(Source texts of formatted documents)
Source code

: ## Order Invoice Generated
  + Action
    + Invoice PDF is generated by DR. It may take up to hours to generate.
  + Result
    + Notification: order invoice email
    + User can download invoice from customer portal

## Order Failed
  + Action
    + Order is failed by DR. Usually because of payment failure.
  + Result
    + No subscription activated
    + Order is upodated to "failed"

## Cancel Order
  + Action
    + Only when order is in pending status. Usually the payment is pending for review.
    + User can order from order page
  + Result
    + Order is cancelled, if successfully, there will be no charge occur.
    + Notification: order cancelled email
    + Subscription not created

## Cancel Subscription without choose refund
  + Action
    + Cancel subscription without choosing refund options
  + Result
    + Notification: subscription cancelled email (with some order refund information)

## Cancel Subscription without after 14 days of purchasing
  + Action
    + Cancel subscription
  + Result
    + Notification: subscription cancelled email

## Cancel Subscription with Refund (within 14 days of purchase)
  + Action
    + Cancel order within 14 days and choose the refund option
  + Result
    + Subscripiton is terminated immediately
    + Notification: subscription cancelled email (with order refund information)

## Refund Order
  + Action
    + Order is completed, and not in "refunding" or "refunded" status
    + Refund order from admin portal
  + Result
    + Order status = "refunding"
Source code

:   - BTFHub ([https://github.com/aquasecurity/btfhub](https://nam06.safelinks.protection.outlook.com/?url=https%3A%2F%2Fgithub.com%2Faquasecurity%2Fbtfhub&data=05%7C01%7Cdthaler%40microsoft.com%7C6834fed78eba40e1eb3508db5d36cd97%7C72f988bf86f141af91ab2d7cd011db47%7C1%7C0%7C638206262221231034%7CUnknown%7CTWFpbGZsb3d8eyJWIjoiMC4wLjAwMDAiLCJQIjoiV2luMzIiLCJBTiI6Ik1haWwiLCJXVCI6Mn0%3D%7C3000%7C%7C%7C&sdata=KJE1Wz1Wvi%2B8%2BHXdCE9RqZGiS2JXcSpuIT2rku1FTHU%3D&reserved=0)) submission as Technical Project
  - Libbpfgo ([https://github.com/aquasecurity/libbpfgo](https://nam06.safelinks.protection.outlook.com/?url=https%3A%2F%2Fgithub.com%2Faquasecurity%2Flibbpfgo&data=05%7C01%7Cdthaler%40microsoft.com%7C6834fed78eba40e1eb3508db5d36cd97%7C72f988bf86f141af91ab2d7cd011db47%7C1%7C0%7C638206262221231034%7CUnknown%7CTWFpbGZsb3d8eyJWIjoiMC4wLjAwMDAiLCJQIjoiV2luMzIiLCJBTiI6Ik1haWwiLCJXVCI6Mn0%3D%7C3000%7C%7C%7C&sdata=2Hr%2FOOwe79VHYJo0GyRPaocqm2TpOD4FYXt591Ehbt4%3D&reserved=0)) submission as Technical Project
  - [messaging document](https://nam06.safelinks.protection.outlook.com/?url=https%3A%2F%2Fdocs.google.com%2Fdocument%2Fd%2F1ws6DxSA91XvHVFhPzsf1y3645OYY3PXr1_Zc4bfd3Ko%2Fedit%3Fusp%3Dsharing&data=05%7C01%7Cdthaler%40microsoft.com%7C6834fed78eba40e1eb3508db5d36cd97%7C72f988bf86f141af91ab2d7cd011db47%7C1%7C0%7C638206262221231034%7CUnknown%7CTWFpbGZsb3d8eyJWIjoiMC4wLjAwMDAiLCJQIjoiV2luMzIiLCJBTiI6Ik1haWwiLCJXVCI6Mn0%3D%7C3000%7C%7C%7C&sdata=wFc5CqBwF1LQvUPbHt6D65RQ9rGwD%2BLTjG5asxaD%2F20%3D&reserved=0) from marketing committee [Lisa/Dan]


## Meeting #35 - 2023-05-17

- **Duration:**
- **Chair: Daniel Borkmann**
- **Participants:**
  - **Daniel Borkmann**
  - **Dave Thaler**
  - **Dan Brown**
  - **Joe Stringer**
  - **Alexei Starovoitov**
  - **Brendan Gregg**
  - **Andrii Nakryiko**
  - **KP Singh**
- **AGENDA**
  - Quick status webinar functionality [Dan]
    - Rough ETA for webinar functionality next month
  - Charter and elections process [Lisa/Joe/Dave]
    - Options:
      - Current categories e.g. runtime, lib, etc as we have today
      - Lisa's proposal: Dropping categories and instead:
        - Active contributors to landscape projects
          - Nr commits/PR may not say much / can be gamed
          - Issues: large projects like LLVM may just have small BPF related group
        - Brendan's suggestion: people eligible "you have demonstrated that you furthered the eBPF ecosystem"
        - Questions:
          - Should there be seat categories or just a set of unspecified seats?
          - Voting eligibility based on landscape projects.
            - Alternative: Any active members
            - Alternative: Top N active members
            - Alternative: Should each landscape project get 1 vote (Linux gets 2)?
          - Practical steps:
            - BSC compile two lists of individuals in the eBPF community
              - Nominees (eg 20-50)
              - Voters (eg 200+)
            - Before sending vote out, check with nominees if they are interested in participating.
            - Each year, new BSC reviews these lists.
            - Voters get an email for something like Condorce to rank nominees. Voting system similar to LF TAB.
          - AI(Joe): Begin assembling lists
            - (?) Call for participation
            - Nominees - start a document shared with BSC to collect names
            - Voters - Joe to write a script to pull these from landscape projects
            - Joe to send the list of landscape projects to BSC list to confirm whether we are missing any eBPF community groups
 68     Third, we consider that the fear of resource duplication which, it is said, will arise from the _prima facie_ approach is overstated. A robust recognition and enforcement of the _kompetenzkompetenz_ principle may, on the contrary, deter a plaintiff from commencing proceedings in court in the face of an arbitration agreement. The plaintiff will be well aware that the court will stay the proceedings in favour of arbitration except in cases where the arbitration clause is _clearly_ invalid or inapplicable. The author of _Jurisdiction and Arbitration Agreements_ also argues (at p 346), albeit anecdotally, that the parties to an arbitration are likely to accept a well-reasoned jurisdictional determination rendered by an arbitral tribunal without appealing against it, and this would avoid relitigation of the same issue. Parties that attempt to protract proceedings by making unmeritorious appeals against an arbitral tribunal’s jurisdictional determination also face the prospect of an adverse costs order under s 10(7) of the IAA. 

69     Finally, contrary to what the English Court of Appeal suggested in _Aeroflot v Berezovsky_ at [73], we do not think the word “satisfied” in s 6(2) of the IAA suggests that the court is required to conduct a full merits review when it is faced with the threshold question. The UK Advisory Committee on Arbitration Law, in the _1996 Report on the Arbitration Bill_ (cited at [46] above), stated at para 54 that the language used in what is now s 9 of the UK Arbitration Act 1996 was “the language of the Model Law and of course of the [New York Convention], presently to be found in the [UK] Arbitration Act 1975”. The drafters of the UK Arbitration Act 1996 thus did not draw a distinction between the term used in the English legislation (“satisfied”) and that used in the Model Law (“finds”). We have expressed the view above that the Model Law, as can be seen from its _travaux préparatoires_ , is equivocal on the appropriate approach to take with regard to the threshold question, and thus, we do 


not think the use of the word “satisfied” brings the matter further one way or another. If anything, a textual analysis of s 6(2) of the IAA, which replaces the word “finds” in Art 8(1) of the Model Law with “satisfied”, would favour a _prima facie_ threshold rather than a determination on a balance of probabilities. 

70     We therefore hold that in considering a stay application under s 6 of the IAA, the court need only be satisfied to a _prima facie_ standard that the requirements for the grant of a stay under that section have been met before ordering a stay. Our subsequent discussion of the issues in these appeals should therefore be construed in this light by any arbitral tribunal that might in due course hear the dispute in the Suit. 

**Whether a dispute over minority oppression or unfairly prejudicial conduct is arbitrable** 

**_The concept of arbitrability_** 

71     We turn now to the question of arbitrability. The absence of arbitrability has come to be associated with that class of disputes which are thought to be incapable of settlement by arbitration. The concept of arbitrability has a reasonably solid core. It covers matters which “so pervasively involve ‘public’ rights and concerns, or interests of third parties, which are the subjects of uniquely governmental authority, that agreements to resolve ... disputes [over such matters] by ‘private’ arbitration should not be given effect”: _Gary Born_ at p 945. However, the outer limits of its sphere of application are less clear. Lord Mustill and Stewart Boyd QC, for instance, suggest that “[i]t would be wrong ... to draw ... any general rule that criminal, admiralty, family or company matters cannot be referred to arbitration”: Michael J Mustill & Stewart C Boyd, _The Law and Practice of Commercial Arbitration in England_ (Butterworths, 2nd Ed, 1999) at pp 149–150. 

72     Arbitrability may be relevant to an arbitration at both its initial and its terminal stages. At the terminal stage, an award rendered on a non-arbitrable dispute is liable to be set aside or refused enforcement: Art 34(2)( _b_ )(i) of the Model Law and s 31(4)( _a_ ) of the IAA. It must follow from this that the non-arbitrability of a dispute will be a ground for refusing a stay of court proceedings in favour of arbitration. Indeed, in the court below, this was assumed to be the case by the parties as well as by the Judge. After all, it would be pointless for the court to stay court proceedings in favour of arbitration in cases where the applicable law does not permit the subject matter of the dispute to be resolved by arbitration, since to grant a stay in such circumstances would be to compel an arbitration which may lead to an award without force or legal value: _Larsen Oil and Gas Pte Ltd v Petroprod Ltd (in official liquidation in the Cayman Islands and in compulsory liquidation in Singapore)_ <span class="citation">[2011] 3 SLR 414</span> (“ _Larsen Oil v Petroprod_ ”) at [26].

### Problem requirements
Give back the records above exactly, limited to the lines between the one holding "- Each year, new" and the one holding "- (?) Call for participation", inclusive.

### Output of the exercise
            - Each year, new BSC reviews these lists.
            - Voters get an email for something like Condorce to rank nominees. Voting system similar to LF TAB.
          - AI(Joe): Begin assembling lists
            - (?) Call for participation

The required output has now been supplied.